Mohammeds Ritt in den Himmel
Mit den beiden muslimischen Sakralbauten - dem Felsendom und der Al-Aksa-Moschee - befindet sich die drittwichtigste Stätte des Islam in Jerusalem. Muslime nennen das, was für die Juden und Christen der Temeplberg ist, auch Al Haram al-Scharif ("edles Heiligtum") und sehen es als eine heilige Einheit. Der Tempelberg wird auch nicht von den Israelis verwaltet, sondern steht unter muslimischer Hoheit. Das liegt auch daran, dass viele religiöse Juden sich weigern, den Tempelberg zu betreten - einerseits wegen der dortigen göttlichen Präsenz, andererseits ist die Angst zu groß, dass sie aus Versehen und aus Unwissenheit das ehemalige Allerheiligste betreten, zu dem das normale Volk keinen Zugang haben durfte. Bis heute ist es nur Muslimen gestattet, auf dem Tempelberg zu beten, auch wenn Nichtmuslime das Plateau als Touristen besuchen dürfen.
Nach der islamischen Überlieferung soll Mohammed von dem Ort, an dem seit Ende des 7. Jahrhunderts der Felsendom steht, von einem Felsen aus auf seinem Himmelspferd Buraq seinen Aufstieg in den Himmel angetreten haben und den frühen Propheten des Judentums und Jesus begegnet sein. Mohammeds Himmelfahrt ist ein wichtiger Bestandteil des islamischen Glaubens.
Im inneren des Felsendoms, der keine Moschee, sondern ein Schrein ist, kann der nackte Stein des Berges noch heute besichtigt werden. Gläubige Muslime erkennen auf der Oberfläche des Felsens den Fußabdruck des Propheten. Außerdem sollen dort Barthaare des Propheten Mohammed in einem kleinen Schrein aufbewahrt werden. Unter Forschern ist es umstritten, in welchen Verhältnis dieser Felsen zu den vorherigen Tempelbauten steht. Manche Archäologen vermuten, dass sich an dieser Stelle das Allerheiligste oder der Brandopferaltar des antiken jüdischen Tempels befand.

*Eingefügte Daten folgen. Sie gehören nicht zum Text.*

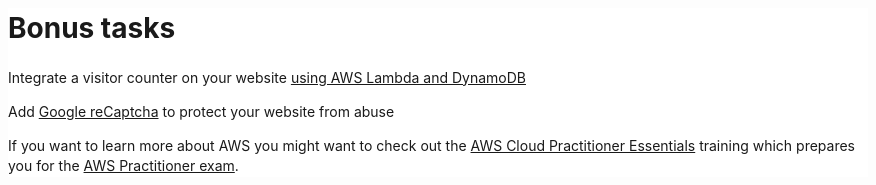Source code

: # Bonus tasks

Integrate a visitor counter on your website [using AWS Lambda and DynamoDB](https://aws.amazon.com/getting-started/projects/build-serverless-web-app-lambda-apigateway-s3-dynamodb-cognito/module-4/)

Add [Google reCaptcha](https://www.google.com/recaptcha/about/) to protect your website from abuse

If you want to learn more about AWS you might want to check out the [AWS Cloud Practitioner Essentials](https://www.aws.training/Details/Curriculum?id=27076 ) training which prepares you for the [AWS Practitioner exam](https://aws.amazon.com/certification/certified-cloud-practitioner/).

Die eher unauffällige Al-Aksa-Moschee gleich neben dem Felsendom gilt im Islam als drittheiligste Moschee - direkt nach der Al-Haram-Moschee in Mekka und der Prophetenmoschee mit dem Grab Mohammeds in Medina. Die Bedeutung der Stadt Jerusalem für die Muslime wird auch dadurch unterstrichen, dass in der Anfangszeit eben nicht in Richtung Mekka, sondern in Richtung Jerusalem gebetet wurde. Erst nachdem sich Mohammed mit den jüdischen Stämmen Medinas zerstritten hatte, änderte er die Gebetsrichtung zur Kaba nach Mekka.